-- Excerpt provided --
>>>
Personal information
- Full name: Ng Yat Hoi
- Date of birth: 6 November 1986 (age 39)
- Place of birth: Hong Kong
- Height: 1.77 m (5 ft 10 in)
- Position: Goalkeeper

Youth career
- 2002–2004: Hong Kong 08

Senior career*
- Years: Team / Apps / (Gls)
- 2004–2005: Happy Valley / 0 / (0)
- 2005–2007: Hong Kong 08 / 27 / (0)
- 2007–2010: Shatin / 38 / (0)
- 2010–2011: Tai Chung / 13 / (0)
- 2011–2012: Kam Fung / 21 / (0)
- 2012–2014: Pegasus / 10 / (0)
- 2016–2017: Metro Gallery / 19 / (0)
<<<
-- Dataset content --
>>>
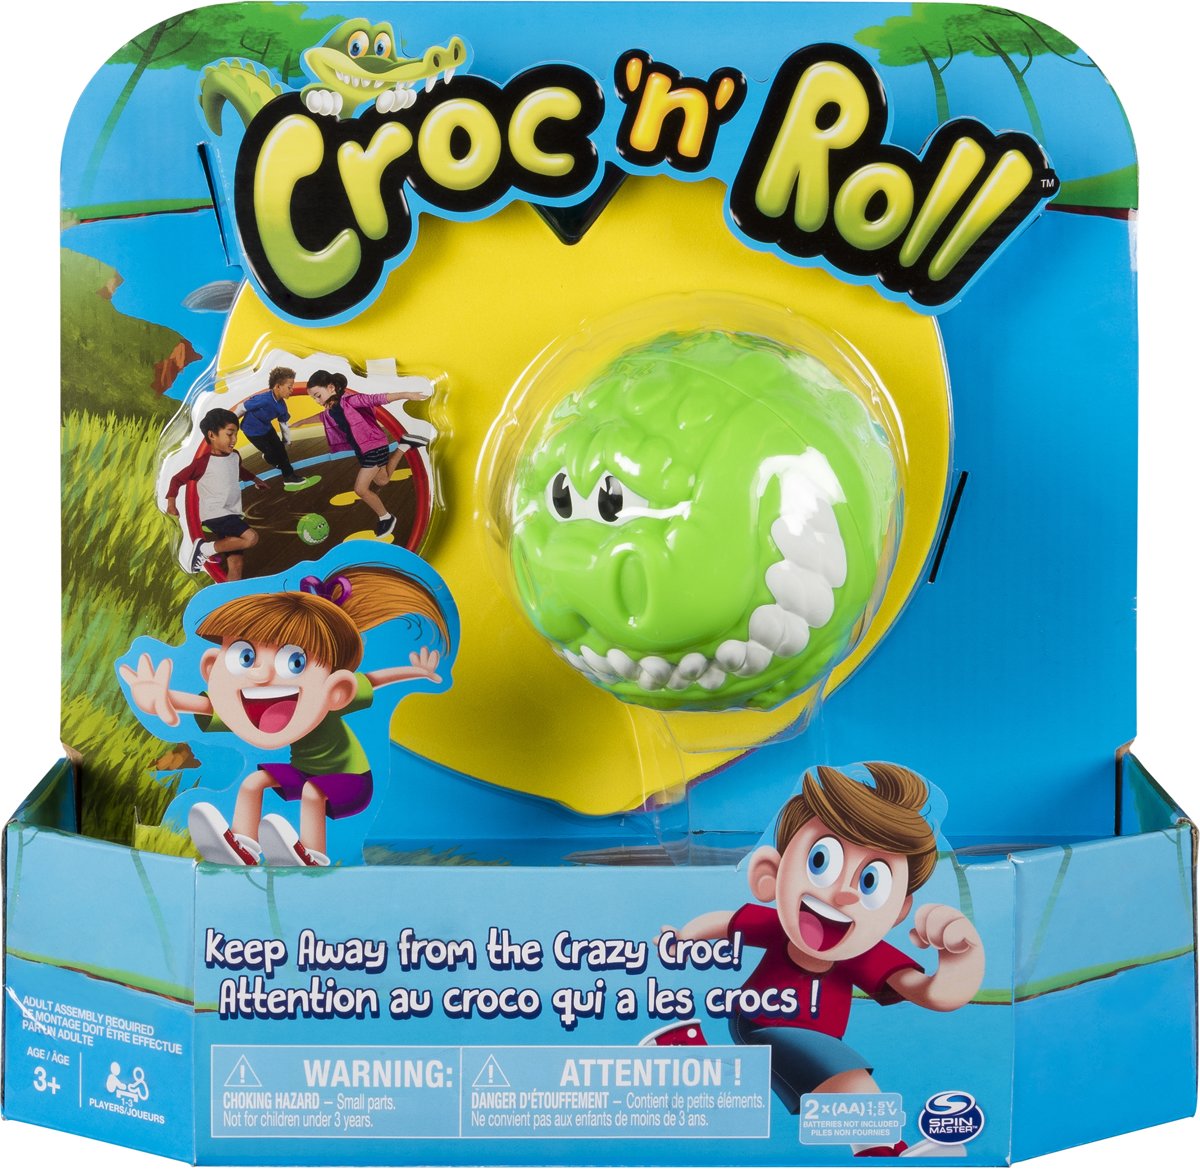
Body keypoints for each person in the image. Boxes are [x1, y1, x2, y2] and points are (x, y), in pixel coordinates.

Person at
<<<
>>>
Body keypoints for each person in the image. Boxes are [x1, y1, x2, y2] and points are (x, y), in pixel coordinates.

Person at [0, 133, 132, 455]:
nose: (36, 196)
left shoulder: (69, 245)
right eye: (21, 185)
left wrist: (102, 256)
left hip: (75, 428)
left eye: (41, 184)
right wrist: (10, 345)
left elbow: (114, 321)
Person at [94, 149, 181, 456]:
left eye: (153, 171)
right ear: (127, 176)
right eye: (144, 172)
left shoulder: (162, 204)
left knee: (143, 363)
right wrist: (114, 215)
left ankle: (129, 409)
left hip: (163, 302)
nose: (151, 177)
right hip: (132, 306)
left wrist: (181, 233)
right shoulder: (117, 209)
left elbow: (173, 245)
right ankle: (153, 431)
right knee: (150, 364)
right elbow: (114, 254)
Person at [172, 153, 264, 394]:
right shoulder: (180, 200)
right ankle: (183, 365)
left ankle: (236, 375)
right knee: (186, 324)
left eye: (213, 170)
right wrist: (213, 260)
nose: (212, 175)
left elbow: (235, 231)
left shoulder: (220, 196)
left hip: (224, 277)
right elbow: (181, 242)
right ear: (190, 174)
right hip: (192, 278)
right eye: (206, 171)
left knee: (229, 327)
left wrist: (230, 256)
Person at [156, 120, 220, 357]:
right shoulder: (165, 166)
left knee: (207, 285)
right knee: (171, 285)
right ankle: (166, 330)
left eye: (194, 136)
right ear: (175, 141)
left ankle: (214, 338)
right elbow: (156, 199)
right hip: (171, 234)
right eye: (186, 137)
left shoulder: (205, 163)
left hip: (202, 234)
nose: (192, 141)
<<<
Return the part of the goalkeeper's profile that begins at the words "Senior career*" and stops after "Chung / 13 / (0)", copied without any change. You can leave the records aside; they aren't needed here.

Senior career*
- Years: Team / Apps / (Gls)
- 2004–2005: Happy Valley / 0 / (0)
- 2005–2007: Hong Kong 08 / 27 / (0)
- 2007–2010: Shatin / 38 / (0)
- 2010–2011: Tai Chung / 13 / (0)